According to John Watson, group president of business markets and AI Fabric, the project is already fully contracted, reducing demand risk from the outset.

“Our contracts are long-term and structured to provide infrastructure-led cash flows, and Bell does not take uncontrolled exposure to AI utilization or AI pricing,” Watson said.

The facility will be built in phases, with each stage coming online sequentially through 2027 and beyond.

“We will construct the Saskatchewan data center in phases, with each phase coming online in sequence,” Watson said, adding that Bell is relying on experienced external contractors: “We’re not self-building. We’re deliberately selecting experienced partners with proven delivery track records at this scale.”

From a financial perspective, the project represents a major capital commitment.
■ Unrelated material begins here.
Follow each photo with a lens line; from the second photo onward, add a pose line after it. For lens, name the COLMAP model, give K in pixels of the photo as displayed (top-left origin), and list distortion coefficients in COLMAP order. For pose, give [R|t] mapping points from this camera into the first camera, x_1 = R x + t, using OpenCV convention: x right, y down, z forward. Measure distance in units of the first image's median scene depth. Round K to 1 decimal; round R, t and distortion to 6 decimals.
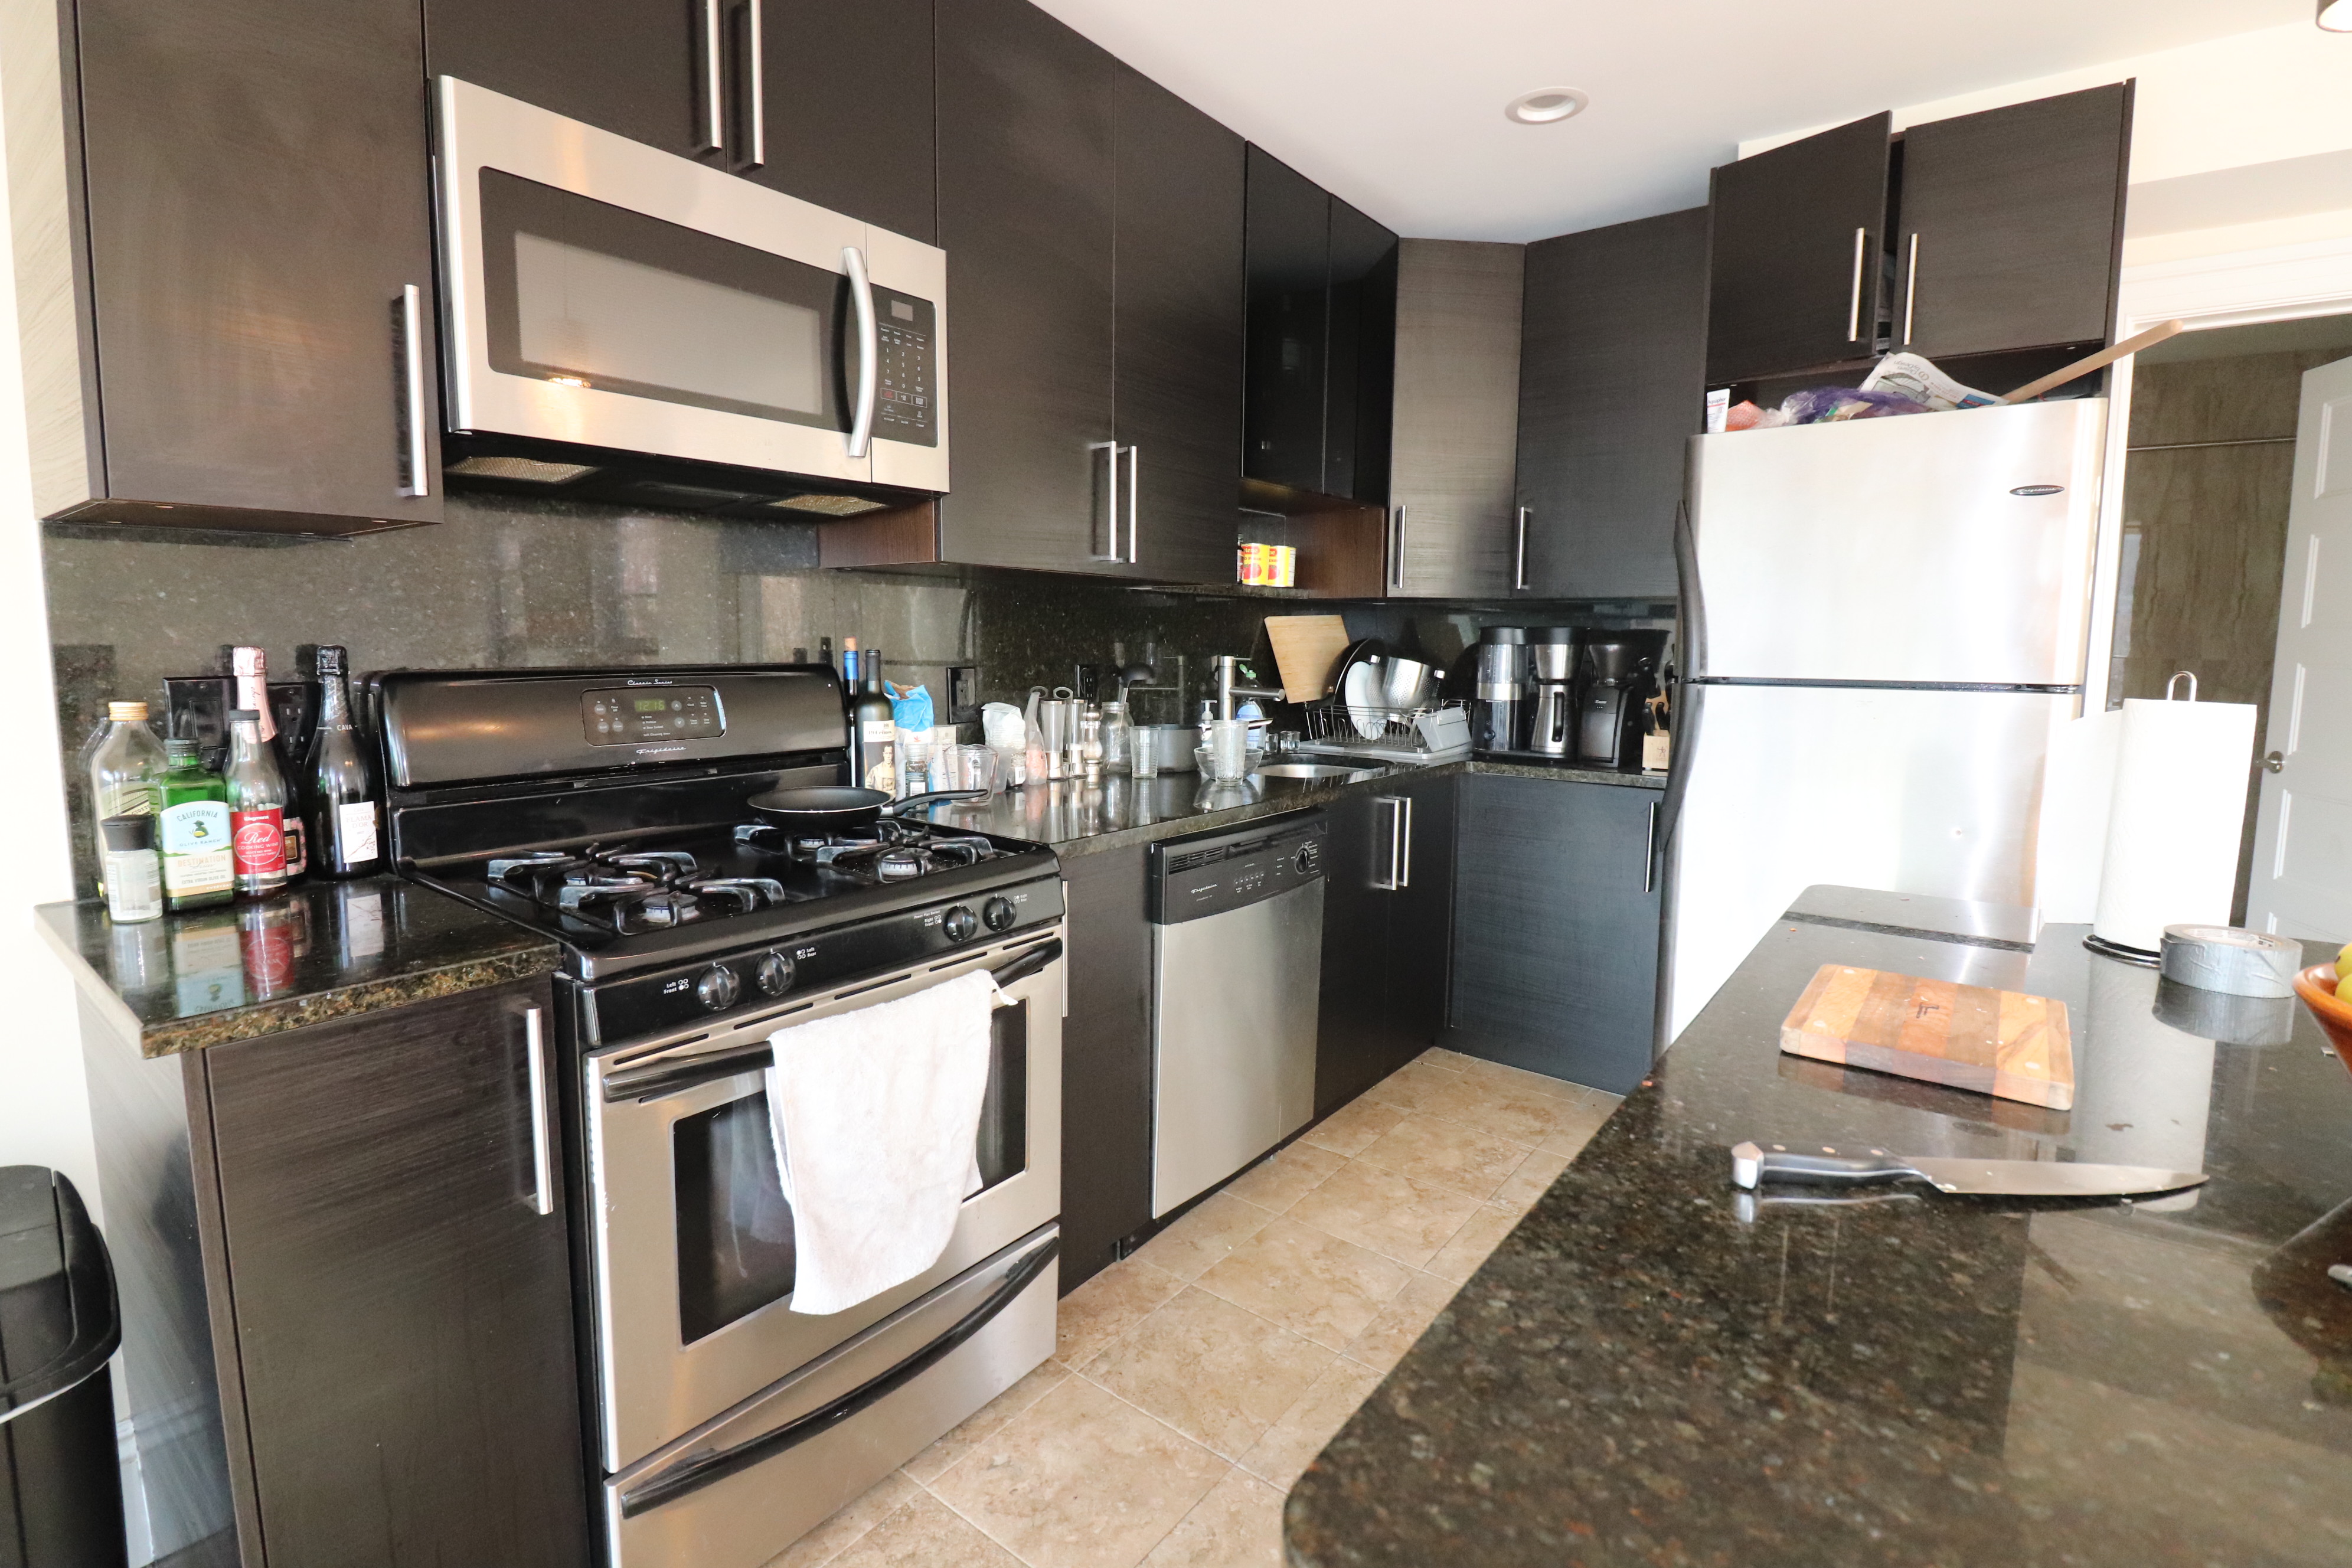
lens RADIAL K [[1102.9, 0, 1154.0], [0, 1102.9, 786.4], [0, 0, 1]] dist [-0.013034, -0.004895]
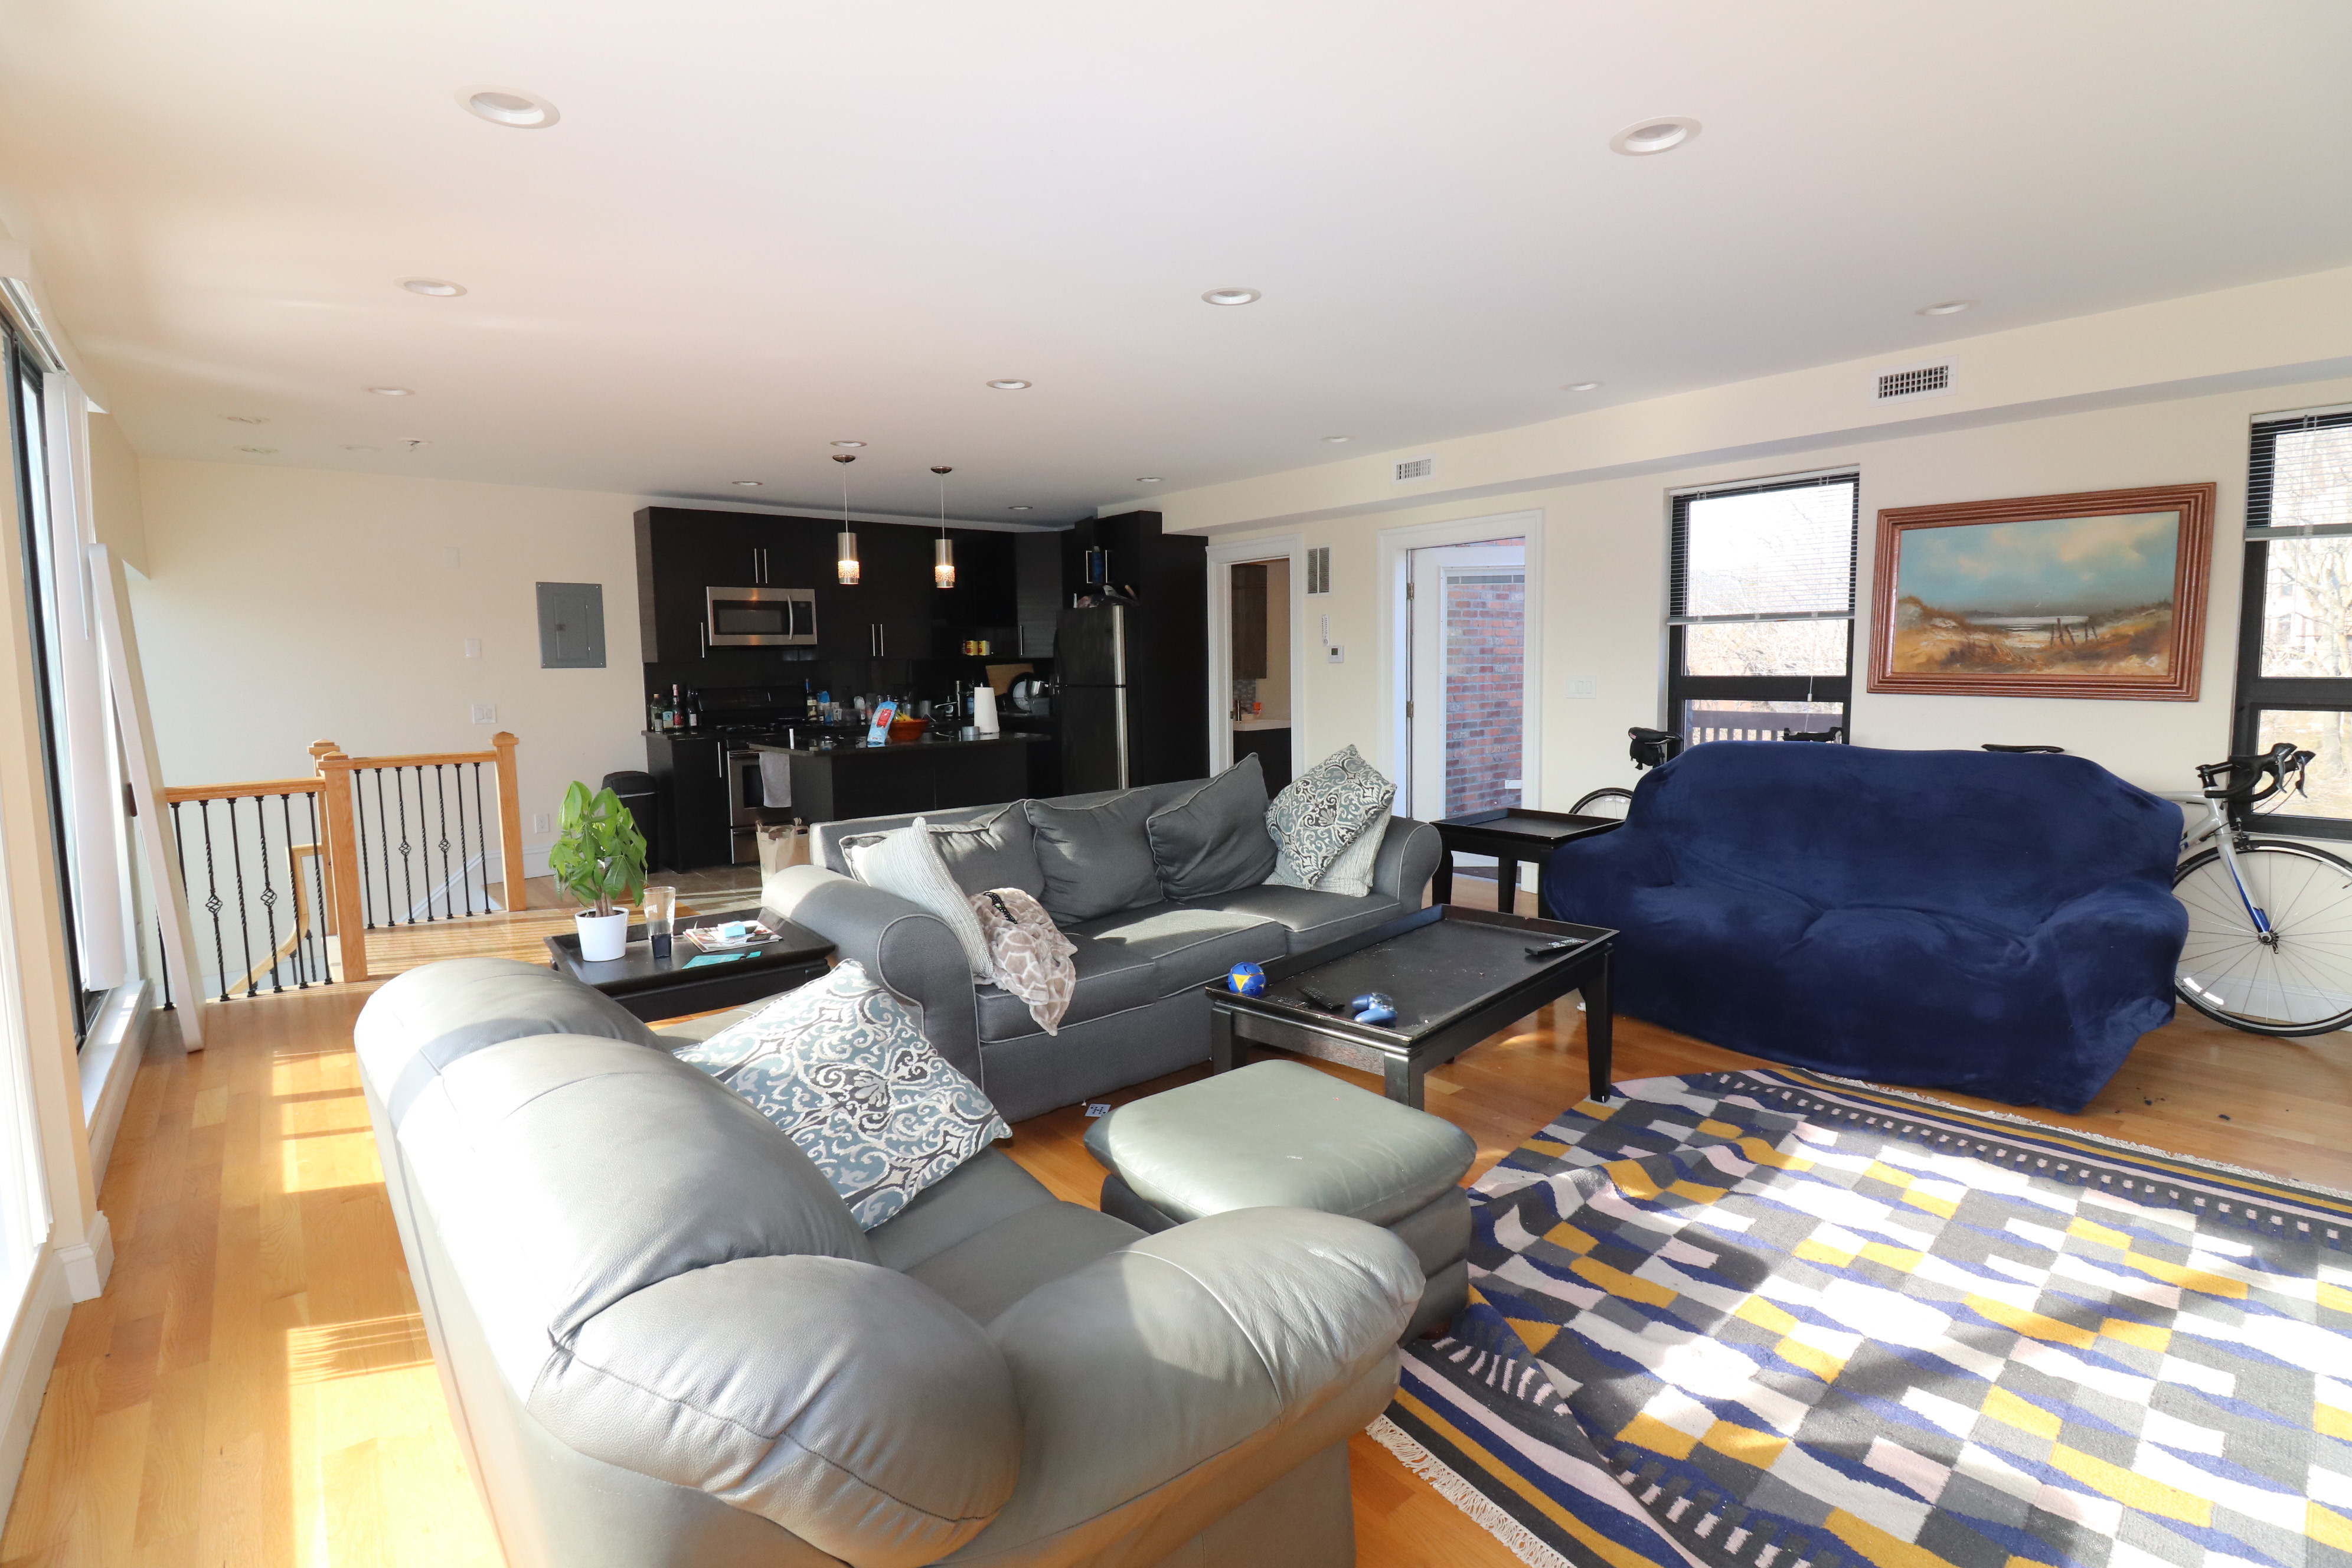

Curtis Millen, chief financial officer of BCE, said the development will require approximately CAD1.7 billion ($1.24 billion) in incremental capex, with most spending expected in 2026.

At full capacity, the data center is projected to generate CAD500 million in annual revenue, CAD400 million in EBITDA, and more than CAD250 million in free cash flow.

The site will connect to Bell’s fiber backbone through a partnership with SaskTel and support a broader ecosystem of AI services through Bell’s AI Fabric platform.

Bell Canada is positioning itself to capture a larger share of the booming AI services market, projecting CAD1.5 billion in AI-related revenue by 2028, more than double current levels, Bibic said during a presentation at the company’s investor day in Toronto in October 2025.